Go ahead and run the next two cells.

In [None]:
# widget imports 
# import the widgets module
import ipywidgets as widgets
from ipywidgets import interact, interactive, fixed, interact_manual
from IPython.display import display

In [None]:
def f(a, b):
    # Polynomial best fit line.
    df_2017_fit = np.polyfit(df_2017[a],df_2017[b],1)

    # Scatter plots.
    ax1= df_2017.plot(kind='scatter', x=a,y=b, color='blue',alpha=0.5, figsize=(12,6))

    # Regression lines.
    plt.plot(df_2017[a],df_2017_fit[0]*df_2017[a]+df_2017_fit[1], color='darkblue', linewidth=2)

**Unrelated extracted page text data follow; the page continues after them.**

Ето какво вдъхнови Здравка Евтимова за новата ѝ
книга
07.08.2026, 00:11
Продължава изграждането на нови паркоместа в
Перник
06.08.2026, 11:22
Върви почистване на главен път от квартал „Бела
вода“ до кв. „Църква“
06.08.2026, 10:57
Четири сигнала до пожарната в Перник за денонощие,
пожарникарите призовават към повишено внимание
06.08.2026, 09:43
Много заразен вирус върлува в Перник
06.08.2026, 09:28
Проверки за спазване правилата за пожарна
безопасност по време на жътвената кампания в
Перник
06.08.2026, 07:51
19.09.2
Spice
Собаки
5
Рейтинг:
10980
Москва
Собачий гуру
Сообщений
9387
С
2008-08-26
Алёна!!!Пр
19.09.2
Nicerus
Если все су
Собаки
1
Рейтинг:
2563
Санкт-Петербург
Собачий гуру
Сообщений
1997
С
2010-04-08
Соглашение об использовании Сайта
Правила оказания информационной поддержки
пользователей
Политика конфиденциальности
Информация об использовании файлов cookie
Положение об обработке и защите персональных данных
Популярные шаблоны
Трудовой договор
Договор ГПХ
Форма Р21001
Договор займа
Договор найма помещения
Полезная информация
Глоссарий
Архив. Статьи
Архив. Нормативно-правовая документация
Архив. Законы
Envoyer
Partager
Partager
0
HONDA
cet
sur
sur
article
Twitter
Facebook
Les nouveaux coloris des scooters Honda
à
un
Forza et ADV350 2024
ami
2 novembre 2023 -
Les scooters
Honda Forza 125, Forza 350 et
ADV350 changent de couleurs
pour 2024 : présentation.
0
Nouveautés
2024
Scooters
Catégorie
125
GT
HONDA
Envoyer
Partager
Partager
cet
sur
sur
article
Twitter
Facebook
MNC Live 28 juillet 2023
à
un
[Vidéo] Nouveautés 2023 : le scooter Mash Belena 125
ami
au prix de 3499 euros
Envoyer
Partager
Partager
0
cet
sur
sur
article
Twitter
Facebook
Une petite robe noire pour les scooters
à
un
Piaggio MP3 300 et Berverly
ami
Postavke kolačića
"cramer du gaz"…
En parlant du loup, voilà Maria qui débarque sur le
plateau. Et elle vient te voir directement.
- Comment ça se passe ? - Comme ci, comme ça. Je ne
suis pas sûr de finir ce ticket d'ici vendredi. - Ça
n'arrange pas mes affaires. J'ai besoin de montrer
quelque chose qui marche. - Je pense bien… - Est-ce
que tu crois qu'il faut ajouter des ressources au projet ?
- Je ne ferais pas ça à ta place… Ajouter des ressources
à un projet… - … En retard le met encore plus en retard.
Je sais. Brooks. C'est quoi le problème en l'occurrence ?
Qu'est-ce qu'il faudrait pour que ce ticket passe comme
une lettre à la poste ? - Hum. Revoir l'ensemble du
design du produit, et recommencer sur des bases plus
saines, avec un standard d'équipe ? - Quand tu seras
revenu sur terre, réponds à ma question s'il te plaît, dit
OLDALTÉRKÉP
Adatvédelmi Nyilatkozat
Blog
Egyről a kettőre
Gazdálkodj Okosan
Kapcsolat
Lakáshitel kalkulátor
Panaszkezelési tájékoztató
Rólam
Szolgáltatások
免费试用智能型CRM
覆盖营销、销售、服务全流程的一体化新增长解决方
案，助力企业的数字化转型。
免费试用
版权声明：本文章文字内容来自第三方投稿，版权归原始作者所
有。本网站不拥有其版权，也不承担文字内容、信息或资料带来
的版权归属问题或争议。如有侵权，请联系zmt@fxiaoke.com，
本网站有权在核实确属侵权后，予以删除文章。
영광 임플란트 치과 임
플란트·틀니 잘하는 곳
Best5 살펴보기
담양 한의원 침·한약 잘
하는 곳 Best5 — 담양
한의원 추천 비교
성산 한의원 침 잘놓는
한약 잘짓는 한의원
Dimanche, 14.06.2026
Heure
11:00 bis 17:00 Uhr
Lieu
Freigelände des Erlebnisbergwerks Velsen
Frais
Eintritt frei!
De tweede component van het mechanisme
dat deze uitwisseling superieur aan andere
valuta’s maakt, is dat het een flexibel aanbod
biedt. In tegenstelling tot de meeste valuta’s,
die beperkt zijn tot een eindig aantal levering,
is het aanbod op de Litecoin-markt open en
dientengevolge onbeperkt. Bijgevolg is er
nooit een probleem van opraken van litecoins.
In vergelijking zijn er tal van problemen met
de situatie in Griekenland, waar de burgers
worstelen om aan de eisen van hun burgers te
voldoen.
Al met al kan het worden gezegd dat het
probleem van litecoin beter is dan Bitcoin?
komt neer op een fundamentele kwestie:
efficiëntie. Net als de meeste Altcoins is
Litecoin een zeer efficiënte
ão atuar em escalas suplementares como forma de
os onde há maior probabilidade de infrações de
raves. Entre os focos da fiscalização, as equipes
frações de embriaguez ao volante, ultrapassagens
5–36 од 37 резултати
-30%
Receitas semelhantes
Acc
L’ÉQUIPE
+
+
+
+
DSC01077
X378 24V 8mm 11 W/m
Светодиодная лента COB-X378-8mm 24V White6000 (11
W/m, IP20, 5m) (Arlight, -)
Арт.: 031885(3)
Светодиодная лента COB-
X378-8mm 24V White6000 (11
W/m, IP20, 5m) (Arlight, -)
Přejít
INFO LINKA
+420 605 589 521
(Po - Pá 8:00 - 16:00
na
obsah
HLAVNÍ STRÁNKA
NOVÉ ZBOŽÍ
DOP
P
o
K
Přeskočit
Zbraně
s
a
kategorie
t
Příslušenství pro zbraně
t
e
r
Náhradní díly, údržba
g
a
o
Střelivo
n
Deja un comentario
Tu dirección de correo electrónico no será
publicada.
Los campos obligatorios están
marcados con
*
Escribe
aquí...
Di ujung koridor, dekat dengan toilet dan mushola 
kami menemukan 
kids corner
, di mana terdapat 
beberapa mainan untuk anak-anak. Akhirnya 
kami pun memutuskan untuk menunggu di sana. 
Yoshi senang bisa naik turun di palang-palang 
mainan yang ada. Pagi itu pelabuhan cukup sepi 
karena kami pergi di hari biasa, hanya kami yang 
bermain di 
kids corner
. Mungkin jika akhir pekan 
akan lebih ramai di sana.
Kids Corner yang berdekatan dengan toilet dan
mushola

    # Regression equations.
    x_text = max(df_2017[a])
    y_text = min(df_2017[b])
    plt.text(x_text,y_text,'y={:.2f}+{:.2f}*x'.format(df_2017_fit[1],df_2017_fit[0]),color='darkgreen',size=12, horizontalalignment='right',
         verticalalignment='top')

    # Legend, title and labels.
    plt.legend(labels=['DF_2017'+'Regression Line','DF_2017'])
    plt.title('Relationship between '+ a + ' and ' + b, size=18)
    plt.xlabel(a, size=12)
    plt.ylabel(b, size=12);
    corr = df_2017.corr()[a][b]
    print('Correlation: ',corr)
    
display(widgets.interactive(f, a=df_2017.columns.tolist(),b=df_2017.columns.tolist()))

###  Comparing the Redlining Grade with the Poverty Rate in 2017

Put "Redlining Grade" in the a box and "Poverty Rate 2017" in the b box.  How can we interpret the results?  The correlation is a positive .40909, and the line slopes upwards.  This shows that as a census tract's redlining grade gets worse (with 4 being "redlined"), the poverty rate goes up.  A correlation coefficient of .4 is considered a "strong" correlation (anything above a .3 is meaningful).

How about "Redlining Grade" correlated with the Percent BA Degree or Higher in 2017.  This time we get a negative correlation coefficient - -0.4173.  This means that there is a negative relationship between a tract's redlining grade and the percent of the population that has a BA - in other words, tracts that were redlined have fewer residents who have completed their BA degree.

### Gentrification

The dataset also includes a numeric "risk" score for gentrification, based on the gentrification maps produced by the Urban Displacement Project.  A higher number means the neighborhood is at higher risk of gentrification.  

## 4.0 Map the Indicators

Now that we're in Python, it becomes pretty easy to make maps of Oakland using the indicators in our dataset.  Feel free to make some maps of the indicators you explored above!

In [None]:
#  Just run this cell

tracts_gdf = gpd.read_file('Oakland_Tracts.shp')
merged_gdf=tracts_gdf.set_index("GEOID_2").join(df_2017.set_index("Census Tract"))

In [None]:
# Run this to get a list of variables in the data
df_2017.columns

In [None]:
# This cell draws the map - just change the text in red after "column=" and what you want the title to be to change the indicator being mapped

figure, ax = plt.subplots(figsize=(14,10))
ax = merged_gdf.plot(column="Poverty Rate 2017", legend=True, ax=ax, cmap="Blues")
lims=plt.axis("equal") 
ax.set_axis_off()
ax.set_title('Poverty Rate 2017', fontdict= 
            {'fontsize':25})
plt.show()

## 5.0 Bonus Material: Exploring Similar Data for Other Cities

This <a href="https://www.wenfeixu.com/redliningmap/">link</a> takes you to a website where Wen Feixu has developed similar analysis for all cities with redlining maps.  Feel free to explore a different city!

# 6.0  Resetting the Python Notebook

If you want to run through the notebook again on your own, just click on the link in bCourses, and then when you start the session, select "Kernel" from the menu above, and then select "Restart & Clear Output".  This will give you a "refreshed" version of the notebook.  Just don't forget that you need to run the cells in order that they're presented in the notebook!